Se nós quisermos dar ao povo pobre o direito de ter acesso às mesmas máquinas que eu tenho, por conta de um plano médico, e que os ricos deste país têm por conta de um plano médico, tem que ter consciência de que tem que ter dinheiro. Tem gente que diz “eu tenho saúde boa porque pago do meu bolso”. Não é verdade. Aquilo que ele tira do bolso ele [deduz do] Imposto de Renda e quem paga o tratamento dele é o Estado brasileiro. Essa é a verdade nua e crua. Todas as máquinas que eu passo quando faço exame são pagas pelo Estado, que me restitui na declaração do Imposto de Renda.

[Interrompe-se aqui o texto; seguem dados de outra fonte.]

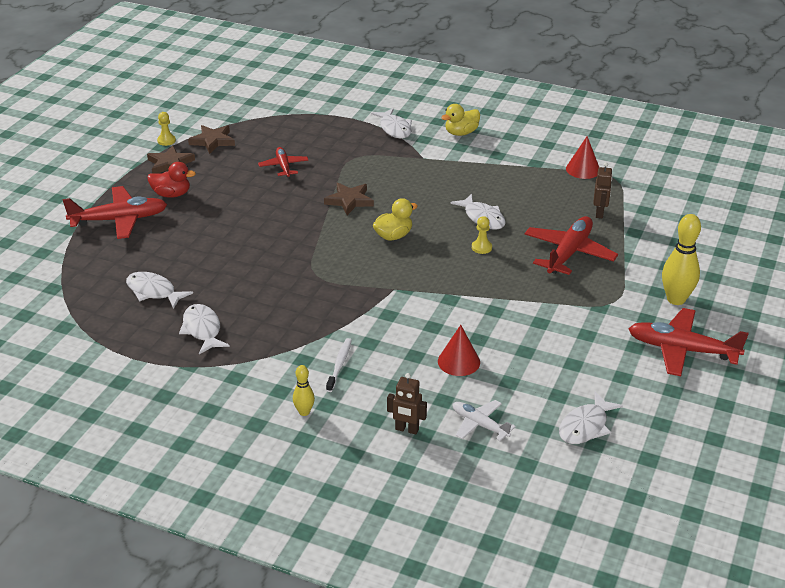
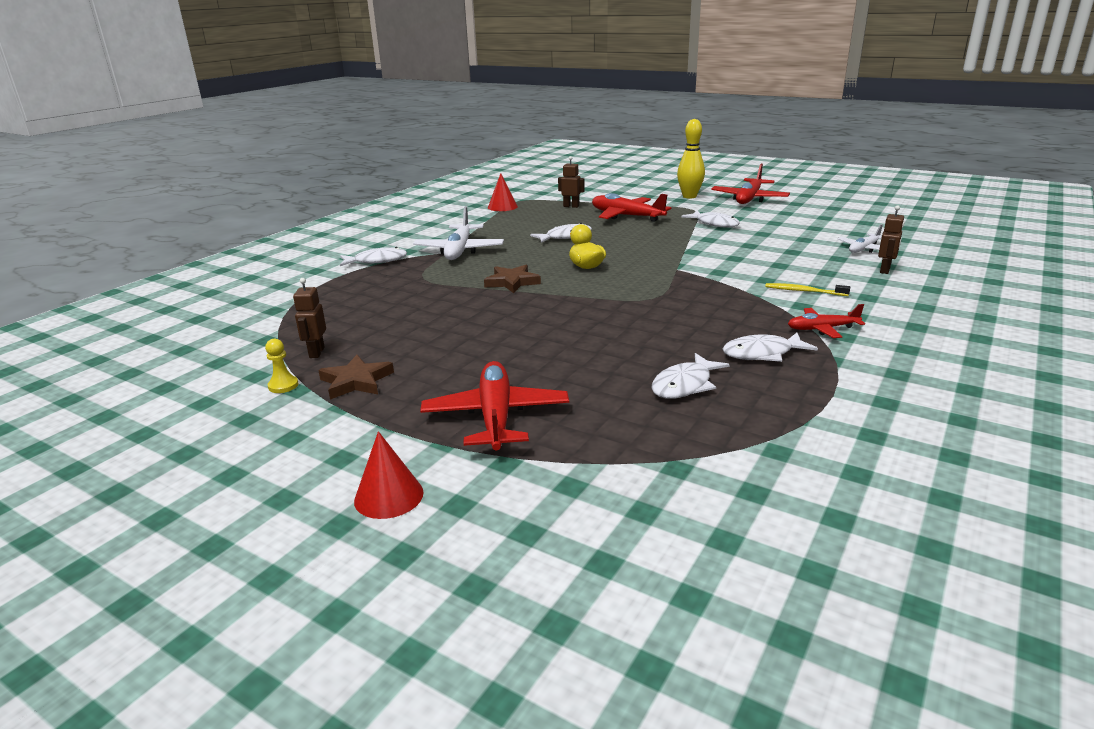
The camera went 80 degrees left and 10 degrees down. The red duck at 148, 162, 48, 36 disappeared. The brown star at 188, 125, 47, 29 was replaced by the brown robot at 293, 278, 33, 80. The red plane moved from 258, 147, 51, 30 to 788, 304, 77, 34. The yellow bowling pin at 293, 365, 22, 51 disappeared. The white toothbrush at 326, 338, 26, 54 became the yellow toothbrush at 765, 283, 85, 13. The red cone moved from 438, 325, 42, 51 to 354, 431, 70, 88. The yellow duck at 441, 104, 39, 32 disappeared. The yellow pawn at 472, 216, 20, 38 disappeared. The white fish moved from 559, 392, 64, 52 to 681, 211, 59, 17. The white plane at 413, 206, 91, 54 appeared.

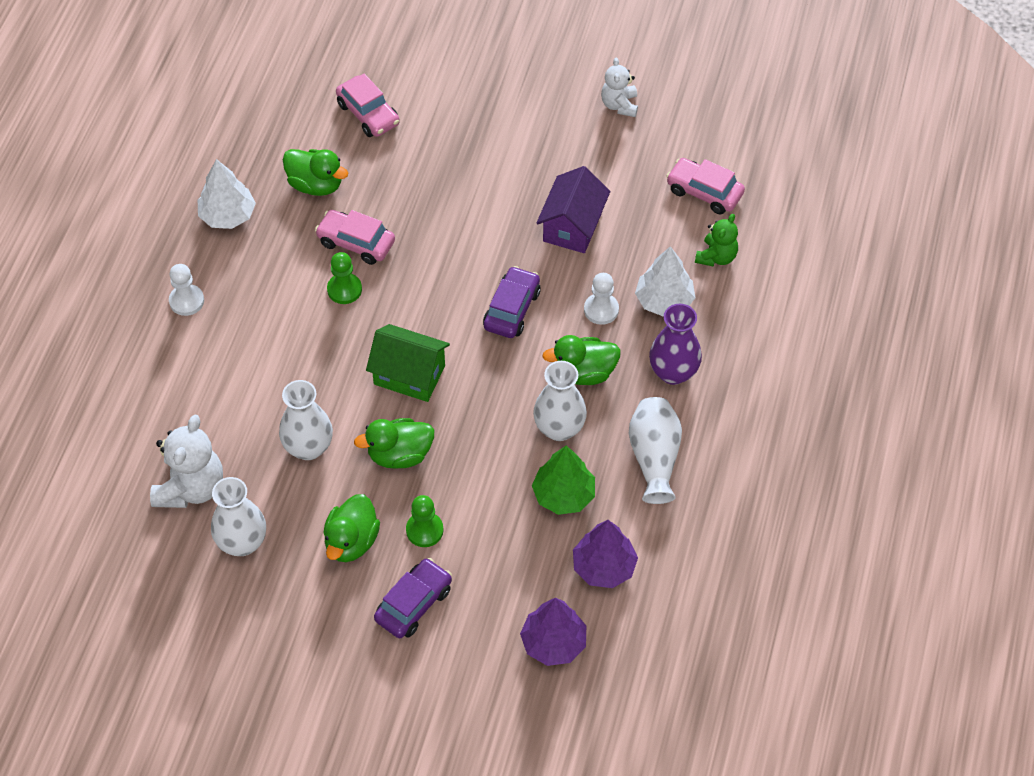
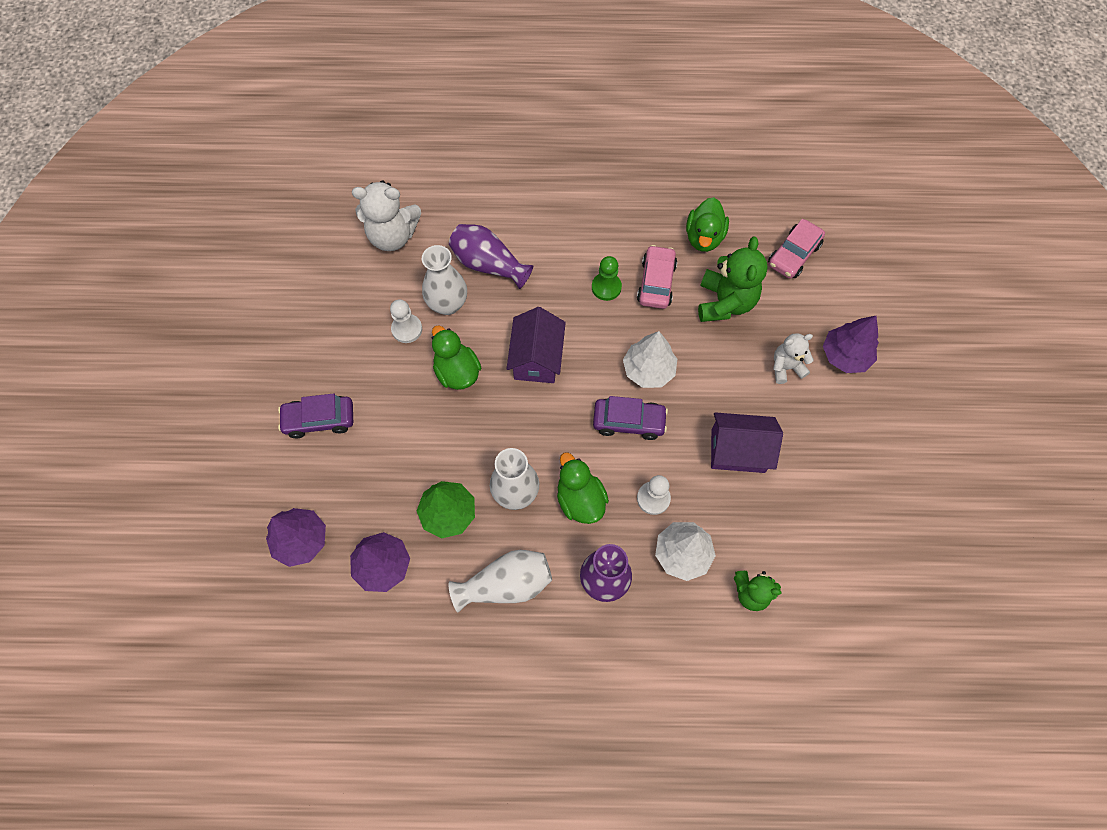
The camera went 75 degrees right and 10 degrees up. The white pawn moved from 169, 264, 35, 52 to 390, 299, 32, 44. The white tree moved from 198, 159, 58, 70 to 623, 331, 54, 57. The white vase at 211, 477, 55, 79 disappeared. The green duck at 323, 494, 57, 68 disappeared. The green house at 366, 324, 84, 78 became the purple house at 507, 307, 59, 76. The purple car at 374, 558, 78, 80 turned 150 degrees clockwise. The green pawn at 406, 495, 38, 52 disappeared. The white teddy bear moved from 601, 58, 37, 59 to 773, 333, 41, 51. The pink car at 666, 158, 79, 56 disappeared. The purple vase at 449, 224, 84, 65 appeared. The green teddy bear at 698, 237, 70, 85 appeared. The purple tree at 823, 316, 56, 57 appeared.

Temos que ter consciência de que temos que melhorar isso. A Dilma tem consciência disso, o Padilha tem consciência e é preciso que a gente discuta com a sociedade. Porque achar que a gente pode elevar a um padrão de ter acesso de alta complexidade as pessoas mais pobres sem dinheiro é vender ilusão. E achamos que o rico tem que pagar pela saúde do povo mais pobre. Era por isso que tínhamos apresentado um programa chamado “Mais Saúde” em que a gente iria utilizar todo o dinheiro da CPMF para cuidar da saúde. Agora, vai ter um dinheiro do pré-sal e espero que, num futuro bem próximo, a gente possa fazer com que as pessoas tenham acesso à alta complexidade.
O Brasil precisa acabar com a mania de dizer que o SUS não funciona. O problema é que universaliza a saúde, coloca muita gente, a qualidade diminui. Se atendesse só 30%, melhoraria a qualidade, se atendesse só 20%, ela seria melhor, se atendesse só 10%, ela seria extraordinária. Mas, na hora em que tem que ter um programa para todo mundo, precisa de mais recurso. É isso que temos de ter em conta. Dilma e Padilha marcaram um gol com o “Mais Médicos”. Abriram um debate muito importante com a sociedade para as pessoas começarem a enxergar.”
FONTE: jornal online “Brasil 247” (http://www.brasil247.com/pt/247/poder/115864/Lula-'para-felicidade-de-uns-e-desgra%C3%A7a-de-outros-estou-no-jogo'.htm). [Vídeo obtido no portal “Conversa Afiada” e trechos entre colchetes acrescentados por este blog 'democracia&política'].